The project helped support a health service under immense pressure. “We were able to give all our placement sites a high degree of comfort because we had a robust system in place,” said Byrne, “and we were able to give our students closed-loop care, aided by technology, to refer them for testing or advise them to stay at home.”
The decision to use mobile phones to communicate with students and staff has been more than vindicated, with UCC subsequently turning the app into a research tool. “The app technologies built by Ergo have really advanced opportunities for researchers. It has facilitated recruitment to a study, consent gathering, data gathering, and result analysis and reporting,” said Byrne.

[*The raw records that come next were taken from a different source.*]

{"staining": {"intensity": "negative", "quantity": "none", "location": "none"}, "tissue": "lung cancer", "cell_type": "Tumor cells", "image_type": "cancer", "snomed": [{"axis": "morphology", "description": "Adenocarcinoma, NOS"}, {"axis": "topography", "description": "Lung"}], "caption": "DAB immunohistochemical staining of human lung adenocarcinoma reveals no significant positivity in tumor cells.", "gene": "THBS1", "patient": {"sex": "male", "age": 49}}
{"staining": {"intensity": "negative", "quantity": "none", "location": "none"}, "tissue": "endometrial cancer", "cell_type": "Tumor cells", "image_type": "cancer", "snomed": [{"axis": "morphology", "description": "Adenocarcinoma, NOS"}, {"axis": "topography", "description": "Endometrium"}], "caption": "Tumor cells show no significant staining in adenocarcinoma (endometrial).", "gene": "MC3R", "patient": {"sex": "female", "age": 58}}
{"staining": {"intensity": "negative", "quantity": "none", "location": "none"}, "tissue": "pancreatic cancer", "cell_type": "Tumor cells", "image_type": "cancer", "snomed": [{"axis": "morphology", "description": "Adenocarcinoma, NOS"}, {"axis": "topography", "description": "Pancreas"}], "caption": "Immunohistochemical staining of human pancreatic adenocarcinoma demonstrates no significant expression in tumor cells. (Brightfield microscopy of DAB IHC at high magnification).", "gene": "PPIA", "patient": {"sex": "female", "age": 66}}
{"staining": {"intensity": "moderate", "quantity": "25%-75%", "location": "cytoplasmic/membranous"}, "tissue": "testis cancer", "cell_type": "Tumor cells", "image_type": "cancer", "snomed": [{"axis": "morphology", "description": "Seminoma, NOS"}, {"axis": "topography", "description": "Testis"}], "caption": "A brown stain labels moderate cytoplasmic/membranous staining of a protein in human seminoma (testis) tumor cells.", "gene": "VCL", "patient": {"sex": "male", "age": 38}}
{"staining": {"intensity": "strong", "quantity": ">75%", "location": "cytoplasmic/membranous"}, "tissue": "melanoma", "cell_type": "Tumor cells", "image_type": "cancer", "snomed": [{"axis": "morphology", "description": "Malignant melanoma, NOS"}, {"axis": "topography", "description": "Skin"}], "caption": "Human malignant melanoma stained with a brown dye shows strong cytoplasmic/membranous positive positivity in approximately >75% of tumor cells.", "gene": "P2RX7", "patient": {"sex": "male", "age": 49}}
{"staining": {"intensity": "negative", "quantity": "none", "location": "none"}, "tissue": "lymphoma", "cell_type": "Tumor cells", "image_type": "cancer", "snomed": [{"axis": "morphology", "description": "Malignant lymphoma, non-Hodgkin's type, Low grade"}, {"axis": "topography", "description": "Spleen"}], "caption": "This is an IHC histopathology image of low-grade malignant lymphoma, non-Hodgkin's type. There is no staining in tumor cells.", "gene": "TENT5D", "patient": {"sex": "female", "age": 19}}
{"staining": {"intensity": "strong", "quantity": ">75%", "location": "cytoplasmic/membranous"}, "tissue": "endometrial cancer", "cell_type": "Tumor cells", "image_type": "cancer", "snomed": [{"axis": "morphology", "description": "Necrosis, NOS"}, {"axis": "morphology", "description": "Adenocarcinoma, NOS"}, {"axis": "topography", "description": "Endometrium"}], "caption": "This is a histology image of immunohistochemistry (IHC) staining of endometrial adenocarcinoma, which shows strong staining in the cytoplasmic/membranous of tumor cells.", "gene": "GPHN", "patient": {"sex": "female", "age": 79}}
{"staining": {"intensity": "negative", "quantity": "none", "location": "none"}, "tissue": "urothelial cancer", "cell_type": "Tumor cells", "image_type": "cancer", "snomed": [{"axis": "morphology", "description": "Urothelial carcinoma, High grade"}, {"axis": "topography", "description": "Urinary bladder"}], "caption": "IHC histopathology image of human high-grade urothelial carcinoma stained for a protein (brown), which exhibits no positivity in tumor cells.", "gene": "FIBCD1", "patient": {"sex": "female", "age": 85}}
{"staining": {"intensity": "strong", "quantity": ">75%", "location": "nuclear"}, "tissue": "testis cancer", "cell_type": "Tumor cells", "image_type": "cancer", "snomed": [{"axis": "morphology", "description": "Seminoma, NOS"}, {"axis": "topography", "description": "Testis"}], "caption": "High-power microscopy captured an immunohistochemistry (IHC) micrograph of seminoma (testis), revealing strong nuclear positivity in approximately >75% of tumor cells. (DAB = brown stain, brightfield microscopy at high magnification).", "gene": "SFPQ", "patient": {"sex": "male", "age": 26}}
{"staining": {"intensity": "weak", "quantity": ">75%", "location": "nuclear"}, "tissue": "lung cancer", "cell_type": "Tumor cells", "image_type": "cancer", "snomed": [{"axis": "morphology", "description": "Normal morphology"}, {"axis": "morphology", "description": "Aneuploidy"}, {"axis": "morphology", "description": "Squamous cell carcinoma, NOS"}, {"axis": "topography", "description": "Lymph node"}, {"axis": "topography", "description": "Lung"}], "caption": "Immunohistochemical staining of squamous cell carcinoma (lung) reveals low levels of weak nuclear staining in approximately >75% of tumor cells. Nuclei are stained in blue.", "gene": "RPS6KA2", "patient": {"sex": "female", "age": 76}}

In direct comparison with other methods of data gathering, the app has been a tremendous success. In the UniCoV Antigen Study, UCC was responsible for nearly 75 percent of the test results. “What I think led to the significantly higher participation rates in UCC in the UniCoV study was the fact that data entry, image collection, and the barcode scanning were all facilitated by something that everyone- staff and student alike has in their pocket” said Byrne.
It also ticked an important box around data privacy. “One of the other critical things about the app, compared to previous means of data gathering or care giving, is that it all takes place in a secure environment which is compliant with GDPR around healthcare data,” he said.
Going forward, there are plans to develop the app for other use cases and to consider switching the underlying data platform from SharePoint to Microsoft Dataverse, a powerful cloud-based storage option. Michael Byrne is taking advice from Ergo, a partner he and UCC has come to value.
“Ergo was excellent when it came to collaboration, understanding our requirements, and adding their insights into how the app could be improved. Their engineers went far beyond what you would expect in terms of the time they invested; they met deadlines when development work was required, and showed great agility to respond to change requests,” he said. “For a project like this, we need third party companies to be invested, to be interested and to respond in the manner that Ergo did.”